[Source data]

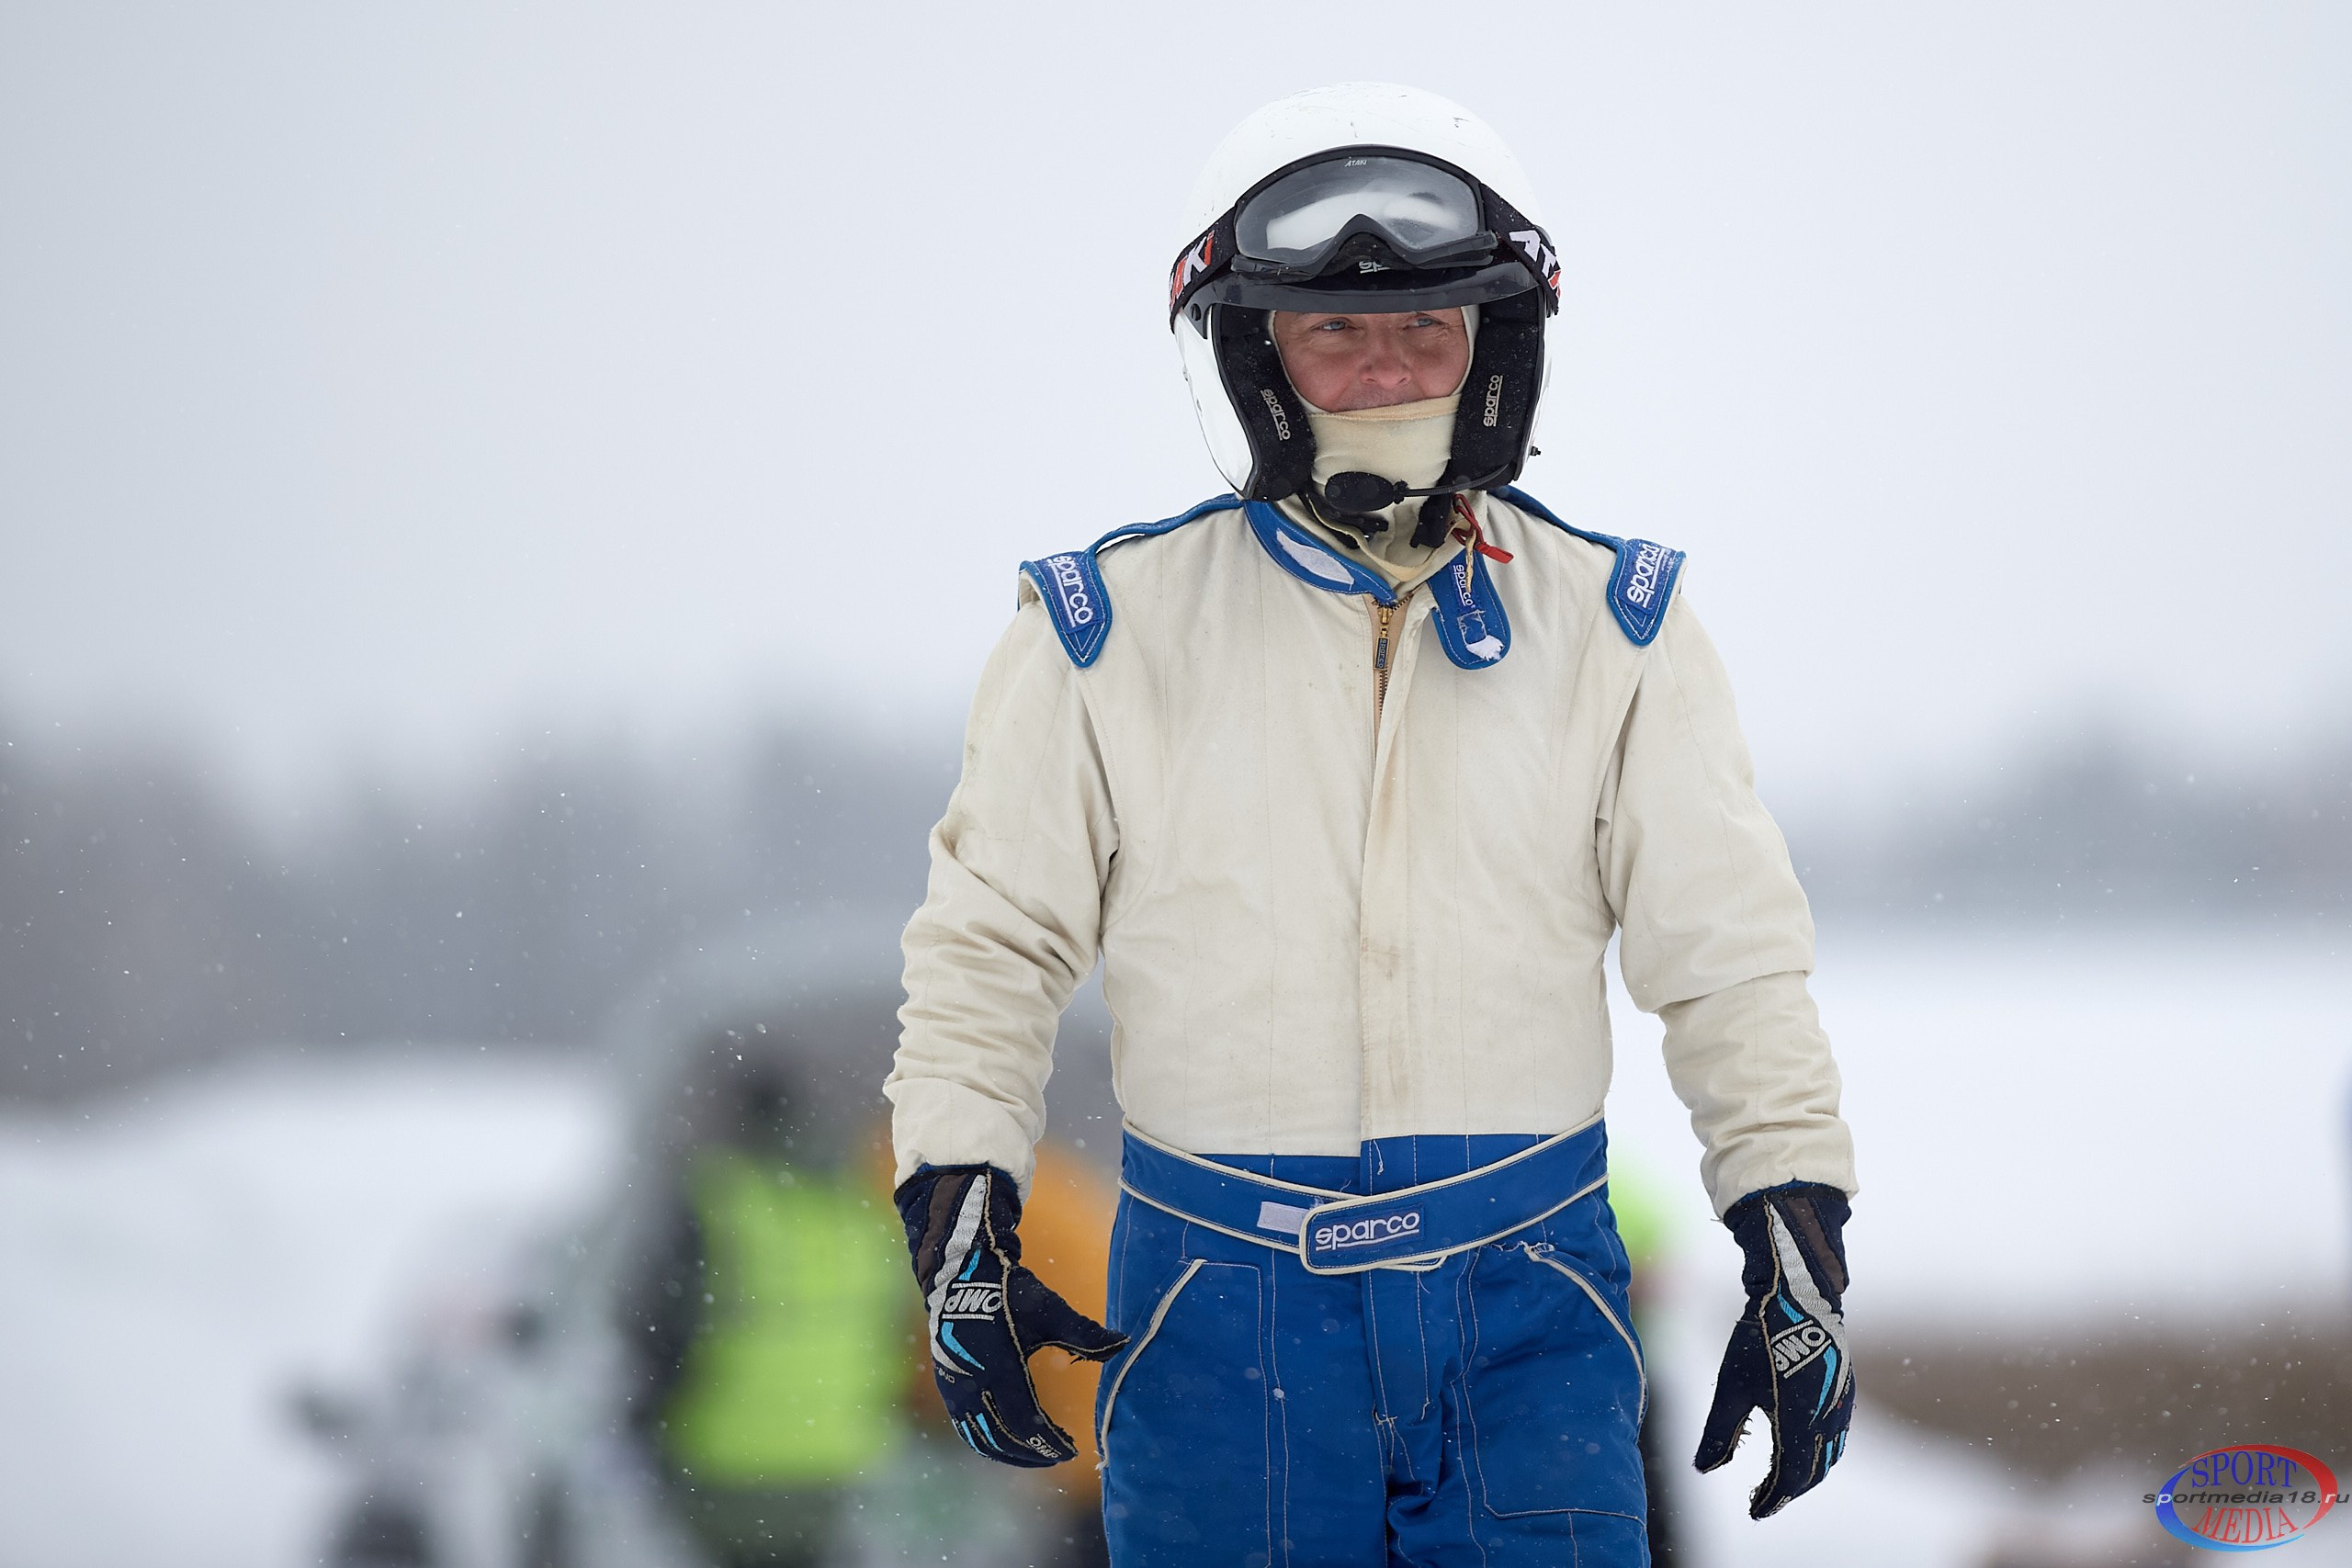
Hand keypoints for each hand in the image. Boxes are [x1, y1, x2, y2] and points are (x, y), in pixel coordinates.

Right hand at [895, 1164, 1126, 1467]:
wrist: (961, 1274)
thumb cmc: (1010, 1292)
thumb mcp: (1049, 1310)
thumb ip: (1084, 1333)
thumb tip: (1123, 1342)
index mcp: (1001, 1367)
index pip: (1027, 1422)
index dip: (1050, 1442)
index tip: (1072, 1450)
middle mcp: (974, 1382)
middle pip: (1004, 1437)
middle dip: (1033, 1453)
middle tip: (1058, 1455)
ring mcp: (955, 1386)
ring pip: (980, 1437)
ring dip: (1008, 1453)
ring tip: (1035, 1455)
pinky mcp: (946, 1384)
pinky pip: (964, 1426)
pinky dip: (984, 1441)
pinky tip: (1005, 1442)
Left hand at [1693, 1182, 1853, 1517]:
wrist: (1799, 1295)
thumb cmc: (1760, 1338)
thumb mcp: (1731, 1387)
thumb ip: (1720, 1431)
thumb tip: (1703, 1469)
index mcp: (1800, 1424)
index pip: (1788, 1479)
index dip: (1771, 1499)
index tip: (1754, 1511)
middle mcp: (1828, 1420)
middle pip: (1812, 1473)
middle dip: (1788, 1490)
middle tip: (1763, 1498)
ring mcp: (1842, 1405)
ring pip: (1830, 1455)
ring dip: (1807, 1473)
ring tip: (1781, 1479)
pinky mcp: (1846, 1390)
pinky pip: (1838, 1435)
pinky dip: (1821, 1451)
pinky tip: (1803, 1445)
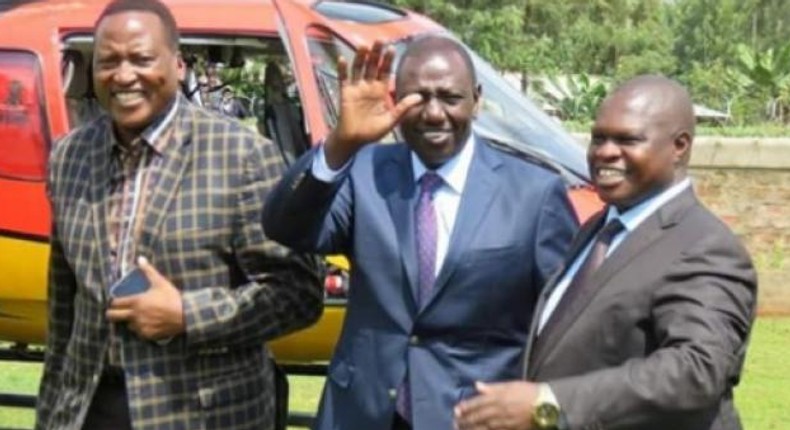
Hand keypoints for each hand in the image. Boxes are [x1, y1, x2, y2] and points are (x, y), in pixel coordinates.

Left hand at [107, 256, 184, 340]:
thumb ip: (148, 271)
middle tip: (116, 311)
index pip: (114, 303)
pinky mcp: (147, 334)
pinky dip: (140, 328)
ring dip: (129, 321)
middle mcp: (135, 315)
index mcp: (136, 301)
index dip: (113, 302)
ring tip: (137, 317)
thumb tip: (140, 259)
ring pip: (127, 325)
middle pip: (113, 316)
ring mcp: (140, 326)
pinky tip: (147, 323)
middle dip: (112, 313)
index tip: (116, 301)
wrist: (185, 315)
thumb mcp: (160, 282)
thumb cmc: (172, 298)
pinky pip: (138, 332)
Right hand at [324, 40, 422, 167]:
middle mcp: (369, 86)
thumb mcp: (391, 120)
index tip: (392, 48)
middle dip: (376, 54)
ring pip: (358, 68)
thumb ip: (403, 107)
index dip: (388, 60)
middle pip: (373, 66)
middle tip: (380, 41)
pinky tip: (342, 59)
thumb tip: (420, 97)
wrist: (354, 140)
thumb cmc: (372, 131)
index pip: (385, 72)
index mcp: (380, 91)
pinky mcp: (345, 93)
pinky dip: (342, 69)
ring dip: (360, 57)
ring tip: (364, 46)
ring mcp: (356, 88)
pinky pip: (343, 79)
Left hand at [454, 381, 538, 429]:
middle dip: (465, 419)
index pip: (477, 403)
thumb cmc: (528, 392)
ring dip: (471, 428)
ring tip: (463, 428)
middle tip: (456, 421)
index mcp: (498, 397)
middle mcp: (498, 410)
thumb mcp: (510, 385)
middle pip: (478, 416)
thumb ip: (492, 387)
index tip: (456, 410)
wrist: (545, 405)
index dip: (466, 407)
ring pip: (483, 427)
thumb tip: (477, 385)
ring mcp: (503, 422)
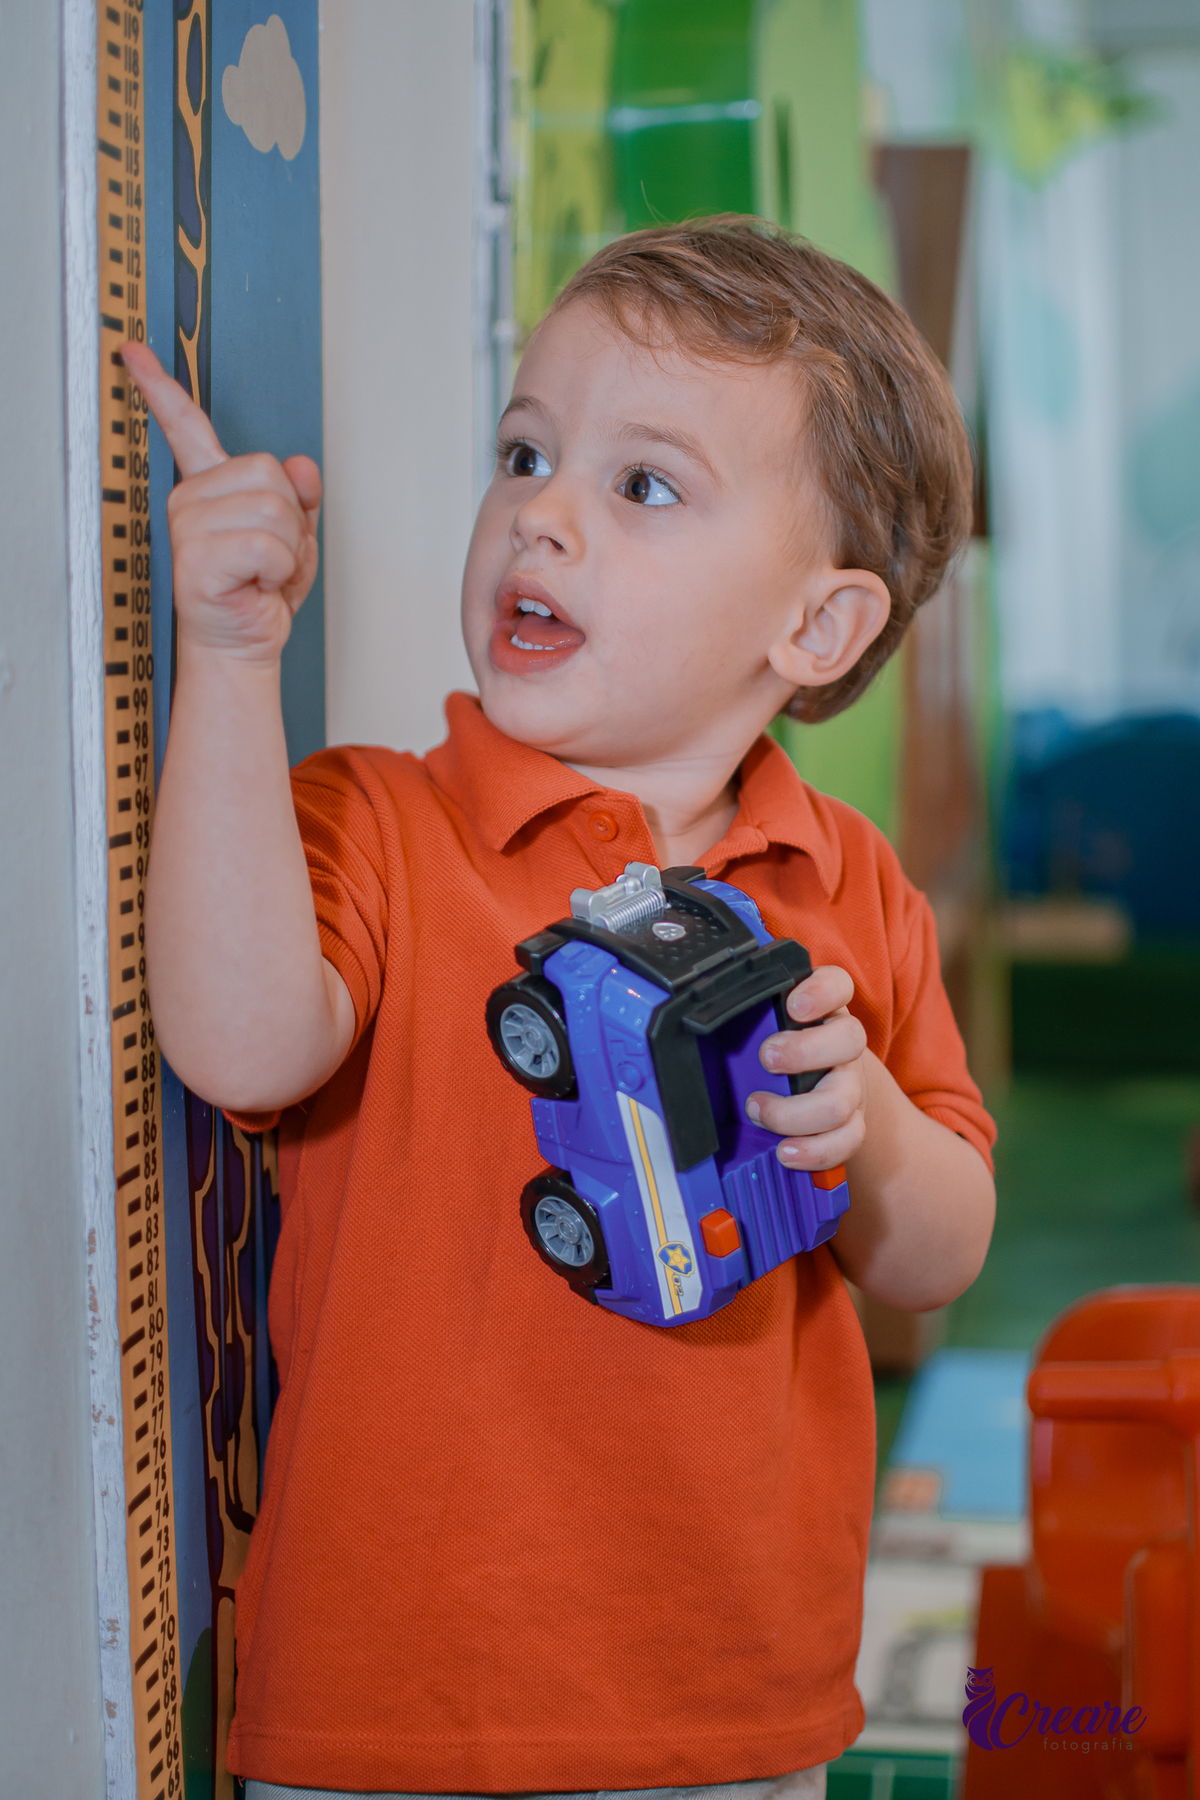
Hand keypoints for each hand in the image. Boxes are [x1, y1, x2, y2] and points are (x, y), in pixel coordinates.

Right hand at [121, 341, 321, 662]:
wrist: (244, 644)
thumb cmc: (260, 593)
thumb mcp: (293, 537)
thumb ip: (300, 497)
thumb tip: (302, 466)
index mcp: (209, 487)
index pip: (186, 428)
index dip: (162, 389)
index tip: (135, 354)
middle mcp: (191, 501)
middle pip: (269, 472)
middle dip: (292, 518)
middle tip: (273, 556)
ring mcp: (188, 527)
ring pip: (274, 509)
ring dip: (289, 548)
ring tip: (266, 572)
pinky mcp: (196, 558)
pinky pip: (266, 545)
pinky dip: (280, 568)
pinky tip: (258, 583)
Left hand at [745, 966, 867, 1171]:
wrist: (811, 1086)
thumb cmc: (779, 1049)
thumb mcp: (761, 1026)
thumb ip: (741, 1019)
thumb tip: (686, 1027)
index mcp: (822, 1010)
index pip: (837, 986)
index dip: (821, 992)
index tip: (793, 1005)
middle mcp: (842, 1044)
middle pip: (849, 1039)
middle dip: (804, 1051)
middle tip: (766, 1058)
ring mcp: (849, 1084)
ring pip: (842, 1098)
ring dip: (795, 1112)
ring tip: (757, 1110)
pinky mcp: (851, 1122)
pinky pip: (847, 1139)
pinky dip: (814, 1150)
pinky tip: (786, 1151)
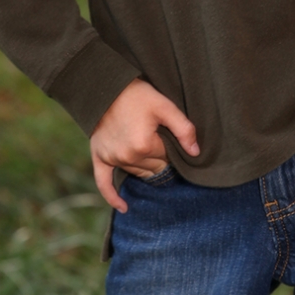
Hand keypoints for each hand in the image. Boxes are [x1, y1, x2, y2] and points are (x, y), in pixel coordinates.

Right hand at [90, 78, 198, 211]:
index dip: (169, 145)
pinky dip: (113, 197)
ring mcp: (112, 159)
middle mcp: (127, 156)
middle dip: (158, 156)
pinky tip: (124, 207)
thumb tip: (195, 153)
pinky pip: (104, 184)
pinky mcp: (99, 158)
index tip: (163, 130)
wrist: (105, 86)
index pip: (167, 157)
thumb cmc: (137, 94)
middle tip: (155, 135)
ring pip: (137, 173)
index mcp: (144, 146)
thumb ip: (184, 129)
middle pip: (153, 168)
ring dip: (143, 164)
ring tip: (142, 142)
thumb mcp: (165, 106)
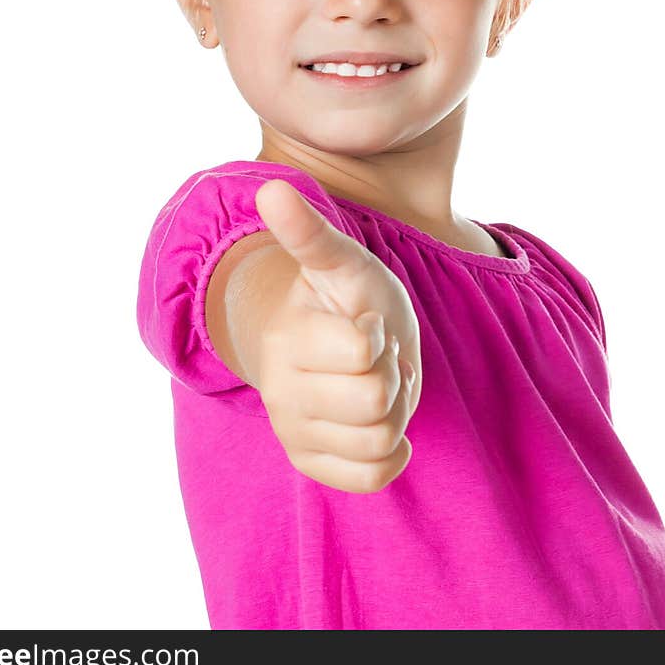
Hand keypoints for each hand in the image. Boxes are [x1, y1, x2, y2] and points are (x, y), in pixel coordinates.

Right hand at [254, 178, 421, 493]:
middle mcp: (280, 389)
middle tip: (375, 355)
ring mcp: (292, 428)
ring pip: (379, 441)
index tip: (365, 323)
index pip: (366, 351)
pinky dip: (390, 453)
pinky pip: (370, 476)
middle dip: (392, 373)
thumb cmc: (345, 297)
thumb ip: (308, 231)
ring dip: (395, 410)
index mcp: (288, 337)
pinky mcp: (309, 460)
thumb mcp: (341, 261)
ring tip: (373, 382)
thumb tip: (269, 188)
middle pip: (377, 401)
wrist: (325, 337)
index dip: (381, 334)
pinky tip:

- Problem description -
For this exercise, find all lines in the records containing the word "Right" and copy them.

- Expected answer -
Right hand at [895, 1164, 1126, 1467]:
Right hand at [324, 40, 422, 167]:
Right hand at [121, 341, 321, 662]:
Right hand at [90, 78, 198, 211]:
Right hand at [254, 178, 421, 493]:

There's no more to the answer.